In this ongoing series, Critical Mass asks critics to name five books that should be found in any reviewer's library. Herewith is Liesl Schillinger's response.
Attention-seeking multitudes, rejecting the hierarchies and tastes of old-fashioned elites, have usurped the task of “the relatively refined creation of human culture, previously reserved to lesser groups,” and the “multitude has suddenly become visible, installing itself in the preferential positions in society.” That means that, “There are no longer protagonists; there is only the chorus.”
Who’s talking, when, and in what context? Could it be Clay Shirky, NYU’s prophet of the communications revolution, speaking of the rise of digital media and the transformations of the new publish-then-filter paradigm? It could be, but it’s not.
It's José Ortega y Gasset, the bourgeois, liberal Spanish philosopher, addressing the transformation of taste at the dawn of the age of mass culture, in his 1930 book The Revolt of the Masses. Ortega y Gasset's meditations on the direction of modern creative output–not only in The Revolt of the Masses but also in the essay “The Dehumanization of Art” (in which he asserts that modern art was unpopular in his era because it rejected the facile human cast that colored art, music, and literature in the nineteenth century)–sit beside my desk at all times.
I’ve been asked to name five books that critics should have on hand, as they weigh the work of the writers of our day. To me, Ortega y Gasset’s essays are indispensable, and are more relevant today than they were when he first wrote them. He grudgingly emphasized the need for art to adapt to its times: “It is merely capricious, thus sterile, to resist this new style and insist on immuring oneself within forms that are already archaic and hidebound,” he wrote in “The Dehumanization of Art.” “We have to accept the imperative of work that our own era imposes; submissiveness to his own period offers the individual his only chance of achievement. Even so he may still achieve nothing; but his failure is much more certain if he were to compose one more Wagnerian opera, or yet another naturalistic novel.”

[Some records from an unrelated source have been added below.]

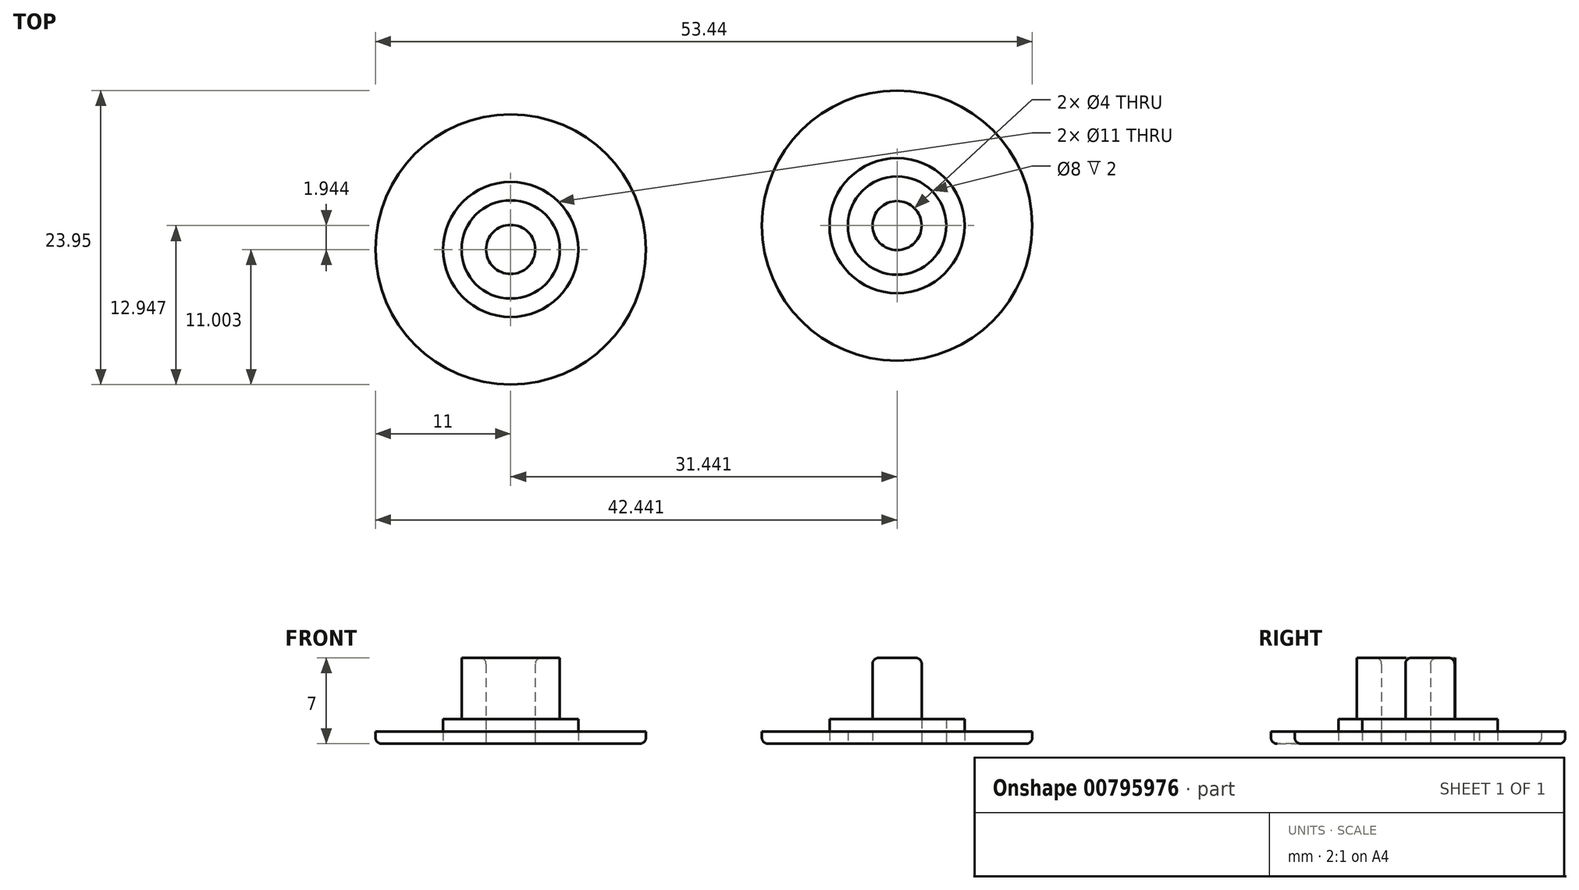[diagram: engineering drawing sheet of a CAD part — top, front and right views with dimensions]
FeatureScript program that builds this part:
annotation { "Feature Type Name" : "Feature", "Feature Type Description" : "" }
export const myFeature = defineFeature(function(context is Context, id is Id, definition is map)
    precondition{}
    {
        {
            var Q0;
            Q0=qCreatedBy(makeId("Top.planeOp"),FACE);
            var sketch = newSketch(context, id + "F0", { "sketchPlane" : qUnion([Q0])});
            skCircle(sketch, "E0", {"center": v(15.24, -0.53) * mm, "radius": 11 * mm});
            skCircle(sketch, "E1", {"center": v(15.24, -0.53) * mm, "radius": 5.5 * mm});
            skCircle(sketch, "E2", {"center": v(15.24, -0.53) * mm, "radius": 4 * mm});
            skCircle(sketch, "E3", {"center": v(15.24, -0.53) * mm, "radius": 2 * mm});
            skCircle(sketch, "E4", {"center": v(-16.2, -2.48) * mm, "radius": 11 * mm});
            skCircle(sketch, "E5", {"center": v(-16.2, -2.48) * mm, "radius": 5.5 * mm});
            skCircle(sketch, "E6", {"center": v(-16.2, -2.48) * mm, "radius": 4 * mm});
            skCircle(sketch, "E7", {"center": v(-16.2, -2.48) * mm, "radius": 2 * mm});
            skSolve(sketch);
        }
        {
            var Q0;
            Q0=makeQuery(id+"F0.imprint","IMPRINT",FACE,{"disambiguationData":[TD([[makeQuery(id+"F0.imprint","IMPRINT",EDGE,{"derivedFrom":sQuery(id+"F0.wireOp",EDGE,"E0")}),1.0]])]});
            extrude(context, id + "F1", {"entities" : qUnion([Q0]), "depth" : 1 * mm, "offsetDistance" : 25 * mm});
        }
        {
            var Q0;
            Q0=makeQuery(id+"F0.imprint","IMPRINT",FACE,{"disambiguationData":[TD([[makeQuery(id+"F0.imprint","IMPRINT",EDGE,{"derivedFrom":sQuery(id+"F0.wireOp",EDGE,"E4")}),1.0]])]});
            extrude(context, id + "F2", {"entities" : qUnion([Q0]), "depth" : 1 * mm, "offsetDistance" : 25 * mm});
        }
        {
            var Q0;
            Q0=makeQuery(id+"F0.imprint","IMPRINT",FACE,{"disambiguationData":[TD([[makeQuery(id+"F0.imprint","IMPRINT",EDGE,{"derivedFrom":sQuery(id+"F0.wireOp",EDGE,"E5")}),1.0]])]});
            var Q1;
            Q1=makeQuery(id+"F0.imprint","IMPRINT",FACE,{"disambiguationData":[TD([[makeQuery(id+"F0.imprint","IMPRINT",EDGE,{"derivedFrom":sQuery(id+"F0.wireOp",EDGE,"E1")}),1.0]])]});
            extrude(context, id + "F3", {"entities" : qUnion([Q0, Q1]), "depth" : 2 * mm, "offsetDistance" : 25 * mm});
        }
        {
            var Q0;
            Q0=makeQuery(id+"F0.imprint","IMPRINT",FACE,{"disambiguationData":[TD([[makeQuery(id+"F0.imprint","IMPRINT",EDGE,{"derivedFrom":sQuery(id+"F0.wireOp",EDGE,"E6")}),1.0]])]});
            var Q1;
            Q1=makeQuery(id+"F0.imprint","IMPRINT",FACE,{"disambiguationData":[TD([[makeQuery(id+"F0.imprint","IMPRINT",EDGE,{"derivedFrom":sQuery(id+"F0.wireOp",EDGE,"E3")}),1.0]])]});
            extrude(context, id + "F4", {"entities" : qUnion([Q0, Q1]), "operationType" : NewBodyOperationType.ADD, "depth" : 7 * mm, "offsetDistance" : 25 * mm});
        }
        {
            var Q0;
            Q0=makeQuery(id+"F0.imprint","IMPRINT",FACE,{"disambiguationData":[TD([[makeQuery(id+"F0.imprint","IMPRINT",EDGE,{"derivedFrom":sQuery(id+"F0.wireOp",EDGE,"E7")}),1.0]])]});
            var Q1;
            Q1=makeQuery(id+"F0.imprint","IMPRINT",FACE,{"disambiguationData":[TD([[makeQuery(id+"F0.imprint","IMPRINT",EDGE,{"derivedFrom":sQuery(id+"F0.wireOp",EDGE,"E2")}),1.0]])]});
            extrude(context, id + "F5", {"entities" : qUnion([Q0, Q1]), "depth" : 1 * mm, "offsetDistance" : 25 * mm});
        }
        {
            var Q0;
            Q0=makeQuery(id+"F1.opExtrude","CAP_EDGE",EDGE,{"disambiguationData":[OSD([sQuery(id+"F0.wireOp",EDGE,"E0")])],"isStart":true});
            var Q1;
            Q1=makeQuery(id+"F2.opExtrude","CAP_EDGE",EDGE,{"disambiguationData":[OSD([sQuery(id+"F0.wireOp",EDGE,"E4")])],"isStart":true});
            fillet(context, id + "F6", {"entities" : qUnion([Q0, Q1]), "radius" : 0.5 * mm, "tangentPropagation" : true, "allowEdgeOverflow" : false});
        }
        {
            var Q0;
            Q0=makeQuery(id+"F4.opExtrude","CAP_EDGE",EDGE,{"disambiguationData":[OSD([sQuery(id+"F0.wireOp",EDGE,"E3")])],"isStart":false});
            var Q1;
            Q1=makeQuery(id+"F4.opExtrude","CAP_EDGE",EDGE,{"disambiguationData":[OSD([sQuery(id+"F0.wireOp",EDGE,"E7")])],"isStart":false});
            fillet(context, id + "F7", {"entities" : qUnion([Q0, Q1]), "radius" : 0.5 * mm, "tangentPropagation" : true, "allowEdgeOverflow" : false});
        }
    });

Apart from Ortega y Gasset, I often consult a battered, much-underlined and creased college textbook called An Introduction to Early Greek Philosophy (ed. John Mansley Robinson), which contains fragments and explanations of the writings of pre-Socratic philosophers. These men—such as Xenophanes, Heraclitus and Democritus— tried to identify primary laws of the natural world, and to establish man’s place in it. The fact that they were often wrong doesn’t diminish the grandeur of their struggle. When I’m reading a novel, I often think back to one of their fertile pronouncements; such as: “The living creature is a world-order in miniature;” or “The people ought to fight for the law as they would for their walls;” or, “He who does wrong is more wretched than he who is wronged.” Nearly every fragment wrestles with a complex human principle or problem, which is also the task of the novelist.
For similar reasons, I can’t imagine not having a Bible on hand; both for the beauty of the writing (Isaiah, Psalms, etc.) and because of the biblical resonances and direct allusions that pervade so much fiction.
As for the other two critics’-bookshelf staples; I would say only that any book you have read, fiction or non-fiction, that has made a strong impression on you should remain in your library. In the course of reviewing, I often pull a dusty Shakespeare play from the shelf—or a Mitford letters collection; or a World War II history; or a Flaubert travelogue; or a novel by Naipaul, Graham Greene, Goethe, or Wodehouse—to confirm a fleeting impression of kinship. I like to consider a book in the context of its ancestors, peers, and associations; and to review it in the context of its times and its audience.